━━━━━ STUDY MATERIAL ━━━━━
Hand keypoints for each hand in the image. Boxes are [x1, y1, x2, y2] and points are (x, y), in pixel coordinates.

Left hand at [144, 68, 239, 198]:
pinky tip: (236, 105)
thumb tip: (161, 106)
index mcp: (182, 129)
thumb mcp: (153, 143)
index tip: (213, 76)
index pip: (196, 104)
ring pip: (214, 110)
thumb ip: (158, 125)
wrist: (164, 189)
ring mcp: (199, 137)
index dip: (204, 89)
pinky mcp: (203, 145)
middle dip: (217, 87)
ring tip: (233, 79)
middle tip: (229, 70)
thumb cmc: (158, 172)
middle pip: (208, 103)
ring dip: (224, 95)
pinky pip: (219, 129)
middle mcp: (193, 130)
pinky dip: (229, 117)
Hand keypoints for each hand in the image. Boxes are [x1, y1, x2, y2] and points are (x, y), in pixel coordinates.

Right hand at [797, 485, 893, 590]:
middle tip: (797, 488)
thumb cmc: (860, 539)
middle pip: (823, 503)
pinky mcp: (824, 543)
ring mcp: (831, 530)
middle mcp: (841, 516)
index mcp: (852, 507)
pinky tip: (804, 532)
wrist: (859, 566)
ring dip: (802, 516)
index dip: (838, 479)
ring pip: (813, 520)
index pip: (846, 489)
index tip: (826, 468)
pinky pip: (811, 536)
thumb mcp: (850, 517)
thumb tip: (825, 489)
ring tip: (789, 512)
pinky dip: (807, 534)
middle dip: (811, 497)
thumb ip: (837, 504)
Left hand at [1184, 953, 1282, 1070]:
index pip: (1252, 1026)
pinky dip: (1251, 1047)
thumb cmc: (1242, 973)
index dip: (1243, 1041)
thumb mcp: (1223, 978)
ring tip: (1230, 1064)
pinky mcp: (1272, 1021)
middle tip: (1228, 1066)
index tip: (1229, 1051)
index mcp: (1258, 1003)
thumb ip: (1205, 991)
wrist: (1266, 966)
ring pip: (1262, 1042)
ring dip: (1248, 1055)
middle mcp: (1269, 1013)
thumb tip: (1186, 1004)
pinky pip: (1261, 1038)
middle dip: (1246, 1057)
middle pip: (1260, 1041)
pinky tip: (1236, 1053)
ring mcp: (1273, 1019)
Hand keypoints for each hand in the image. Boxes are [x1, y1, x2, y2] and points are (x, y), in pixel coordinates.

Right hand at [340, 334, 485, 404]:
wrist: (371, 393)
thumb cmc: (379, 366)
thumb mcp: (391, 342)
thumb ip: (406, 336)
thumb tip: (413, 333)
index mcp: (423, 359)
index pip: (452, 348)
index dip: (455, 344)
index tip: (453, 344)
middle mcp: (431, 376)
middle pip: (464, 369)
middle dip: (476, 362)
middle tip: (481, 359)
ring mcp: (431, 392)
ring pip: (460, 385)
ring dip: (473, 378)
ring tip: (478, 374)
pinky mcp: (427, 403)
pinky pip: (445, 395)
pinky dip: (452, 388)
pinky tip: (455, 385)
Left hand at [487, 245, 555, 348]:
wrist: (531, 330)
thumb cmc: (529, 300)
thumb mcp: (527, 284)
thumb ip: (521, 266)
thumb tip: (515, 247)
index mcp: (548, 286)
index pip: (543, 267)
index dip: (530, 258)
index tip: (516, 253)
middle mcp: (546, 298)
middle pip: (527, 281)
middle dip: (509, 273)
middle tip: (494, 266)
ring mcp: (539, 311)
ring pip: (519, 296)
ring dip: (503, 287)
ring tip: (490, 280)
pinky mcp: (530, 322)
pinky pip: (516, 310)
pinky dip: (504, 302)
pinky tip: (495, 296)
━━━━━
> **DESCRIPTION OF THE TASK**
Would you transcribe every entry exactly, leaving nothing out?

> **ANSWER BELOW**
Hand keypoints for each hand in the image. Boxes are [x1, y1, x2, y2] and points are (x, y), in pixel coordinates.

Left hand at [144, 68, 239, 198]:
pinky tip: (236, 105)
thumb tip: (161, 106)
index mcp: (182, 129)
thumb mcp: (153, 143)
index tip: (213, 76)
index pip: (196, 104)
ring pip: (214, 110)
thumb ip: (158, 125)
wrist: (164, 189)
ring mcp: (199, 137)
index dip: (204, 89)
pinky mcp: (203, 145)
middle dip: (217, 87)
ring tip: (233, 79)
middle tip: (229, 70)
thumb cmc: (158, 172)
middle pip: (208, 103)
ring dip: (224, 95)
pinky pip: (219, 129)
middle mcp: (193, 130)
pinky dip: (229, 117)
Hand keypoints for each hand in the image. Boxes are [x1, y1, x2, y2] and points are (x, y), in pixel coordinates.

Right hand at [797, 485, 893, 590]:
middle tip: (797, 488)
thumb cmc: (860, 539)
middle pip: (823, 503)
pinky mcp: (824, 543)
ring mcp: (831, 530)
middle mcp: (841, 516)
index mcp: (852, 507)
pinky tip: (804, 532)
wrist: (859, 566)
ring dip: (802, 516)
index dip: (838, 479)
ring pip: (813, 520)
index pip: (846, 489)
index tip: (826, 468)
pinky pip: (811, 536)
thumb mcp: (850, 517)
thumb tip: (825, 489)
ring tip: (789, 512)
pinky dip: (807, 534)
middle dip: (811, 497)
thumb ip: (837, 504)
Left hand at [1184, 953, 1282, 1070]:
index pip: (1252, 1026)
pinky dip: (1251, 1047)
thumb cmc: (1242, 973)
index dip: (1243, 1041)
thumb mcp: (1223, 978)
ring tip: (1230, 1064)
pinky mcp: (1272, 1021)
middle tip: (1228, 1066)
index tip: (1229, 1051)
index mcp: (1258, 1003)
thumb ip: (1205, 991)
wrist: (1266, 966)
ring pip: (1262, 1042)
ring dip: (1248, 1055)
middle mcp: (1269, 1013)
thumb tip: (1186, 1004)
pinky pip: (1261, 1038)
middle dip: (1246, 1057)
middle pip: (1260, 1041)
pinky tip: (1236, 1053)
ring mcp: (1273, 1019)
Hand keypoints for each hand in the image. Boxes are [x1, y1, x2, y2] and points are (x, y), in pixel coordinates.

Right hand at [340, 334, 485, 404]:
wrist: (371, 393)
thumb cmc: (379, 366)
thumb mcp: (391, 342)
thumb ip: (406, 336)
thumb tip: (413, 333)
index mcp: (423, 359)
index pip: (452, 348)
index dip: (455, 344)
index tip: (453, 344)
middle mcp: (431, 376)
middle pip: (464, 369)
middle dip: (476, 362)
middle tip: (481, 359)
ring mcp: (431, 392)
ring pip: (460, 385)
ring dip: (473, 378)
ring tip: (478, 374)
pinky mcp: (427, 403)
pinky pip: (445, 395)
pinky dip: (452, 388)
pinky tip: (455, 385)
Left hand at [487, 245, 555, 348]:
wrist: (531, 330)
thumb cmc: (529, 300)
thumb mcp: (527, 284)
thumb ip: (521, 266)
thumb tip: (515, 247)
index mcp: (548, 286)
index pip: (543, 267)
index dip: (530, 258)
index tip: (516, 253)
middle mcp: (546, 298)
middle pip: (527, 281)
middle dip: (509, 273)
middle tip: (494, 266)
ring mcp: (539, 311)
ring pip: (519, 296)
ring dip: (503, 287)
ring tip: (490, 280)
pinky mcp: (530, 322)
pinky pip: (516, 310)
pinky dip: (504, 302)
pinky tip: (495, 296)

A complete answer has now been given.